Start at the line with "nose: (229, 199)" in the records below, stop at the line with "left knee: (415, 301)", and return every line in that span exactly, the two end lines included.

# THE INPUT
- - - - - - -
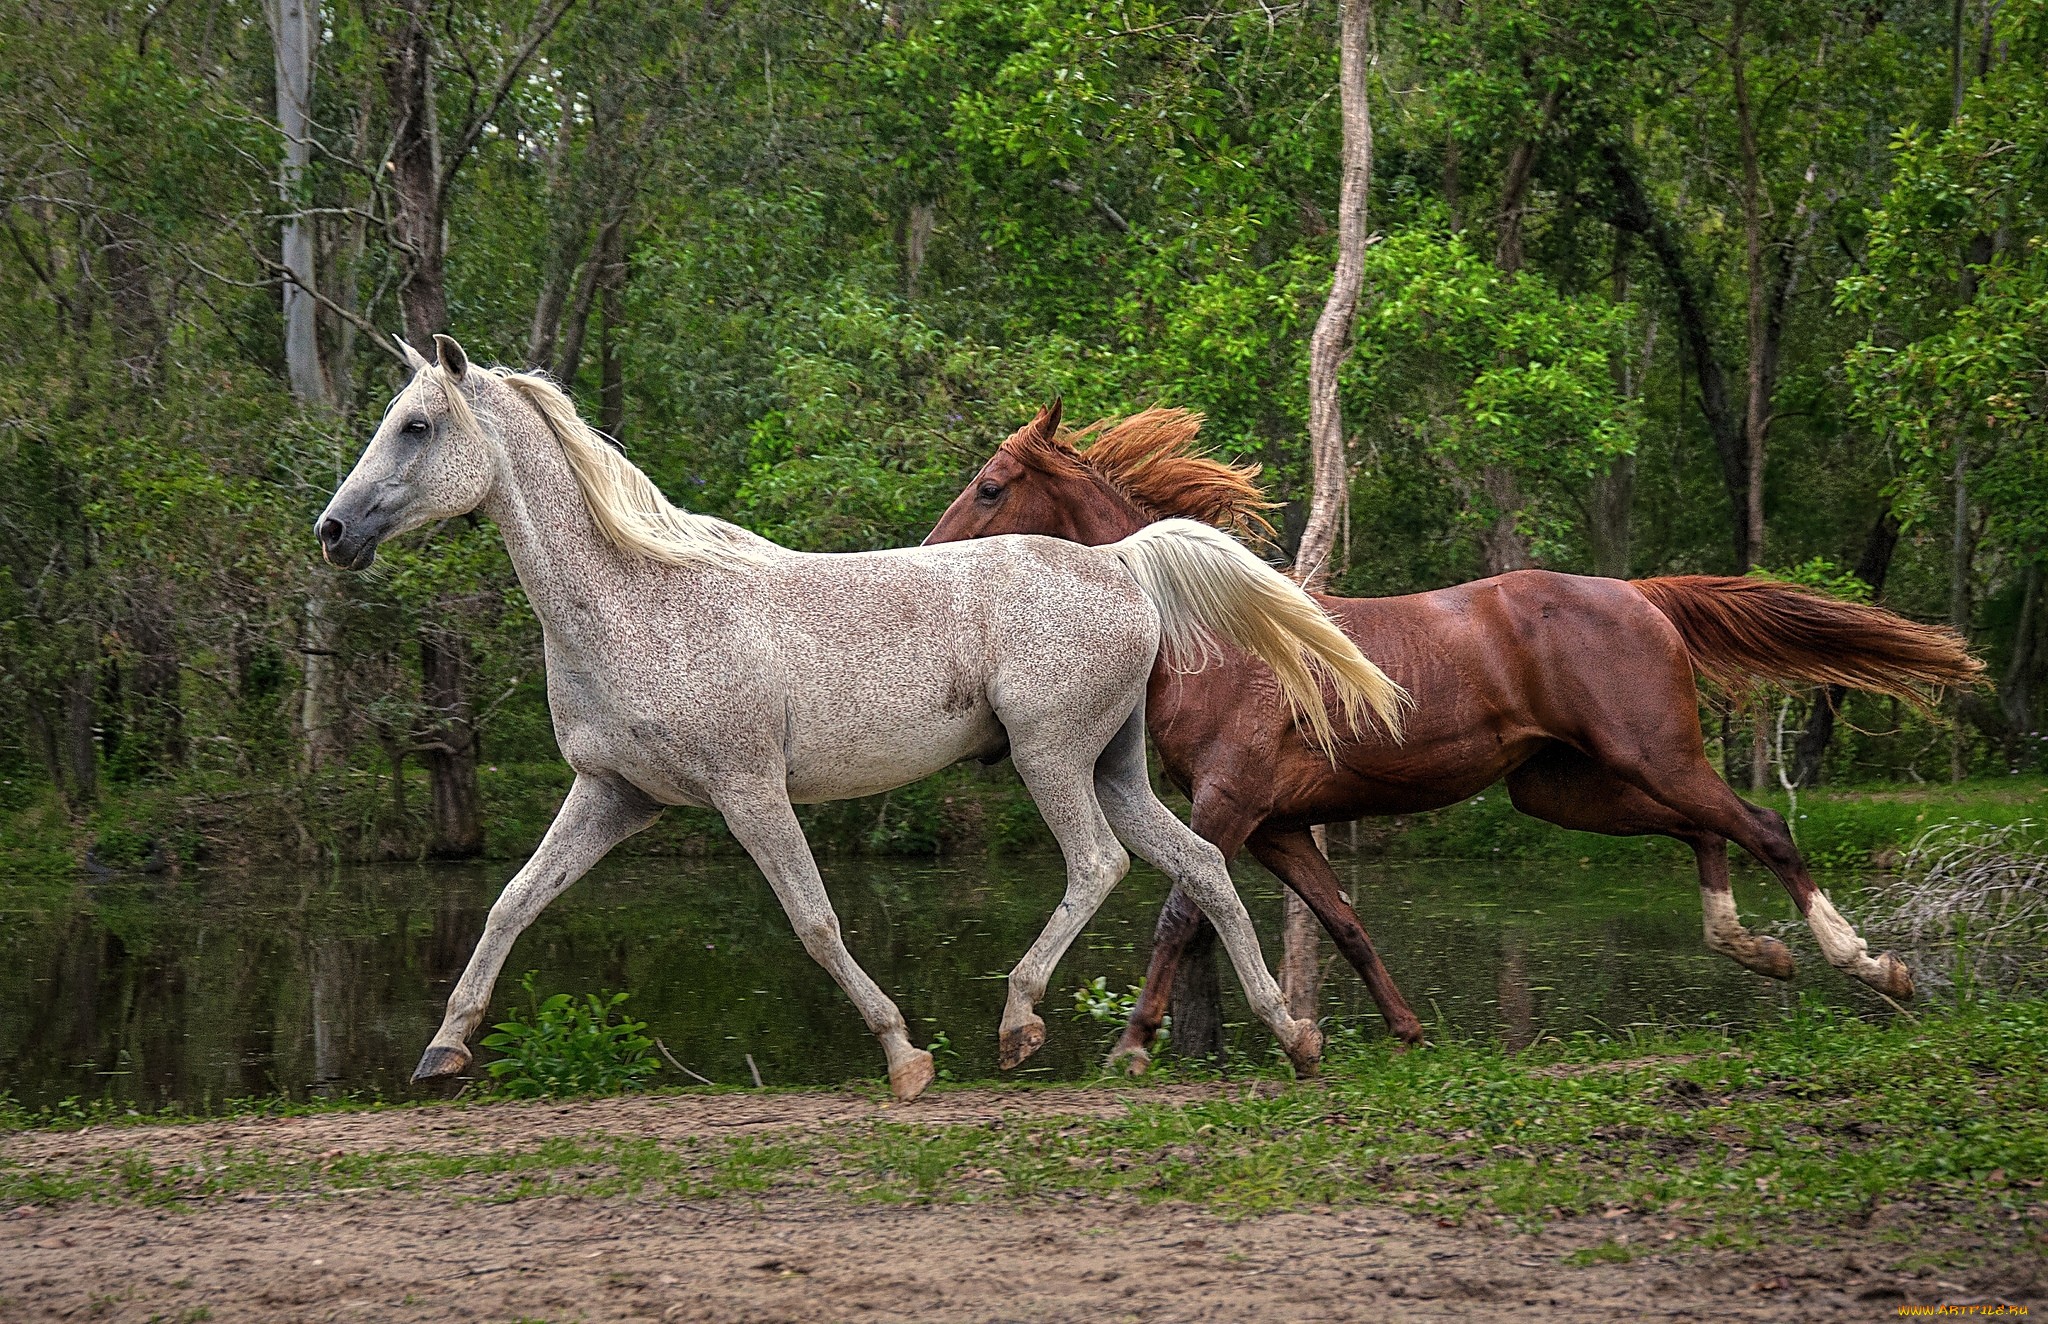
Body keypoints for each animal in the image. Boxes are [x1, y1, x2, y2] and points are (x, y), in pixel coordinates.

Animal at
- - - - - - -
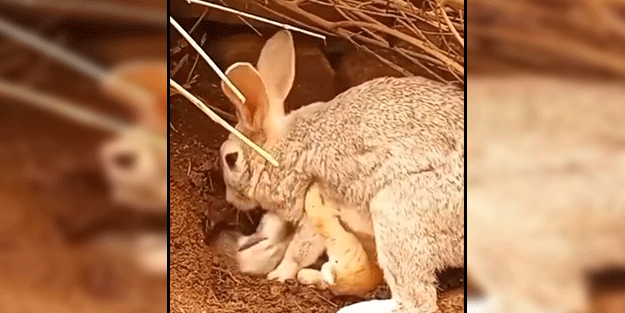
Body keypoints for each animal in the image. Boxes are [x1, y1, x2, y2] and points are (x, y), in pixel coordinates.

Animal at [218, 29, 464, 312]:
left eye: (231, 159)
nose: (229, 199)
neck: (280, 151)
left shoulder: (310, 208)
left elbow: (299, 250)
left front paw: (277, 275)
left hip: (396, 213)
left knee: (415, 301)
- - - - - - -
# WRITTEN SOLUTION
nose: (229, 199)
neck: (280, 151)
left shoulder: (310, 208)
left elbow: (299, 250)
left front paw: (277, 275)
left hip: (396, 213)
left knee: (415, 301)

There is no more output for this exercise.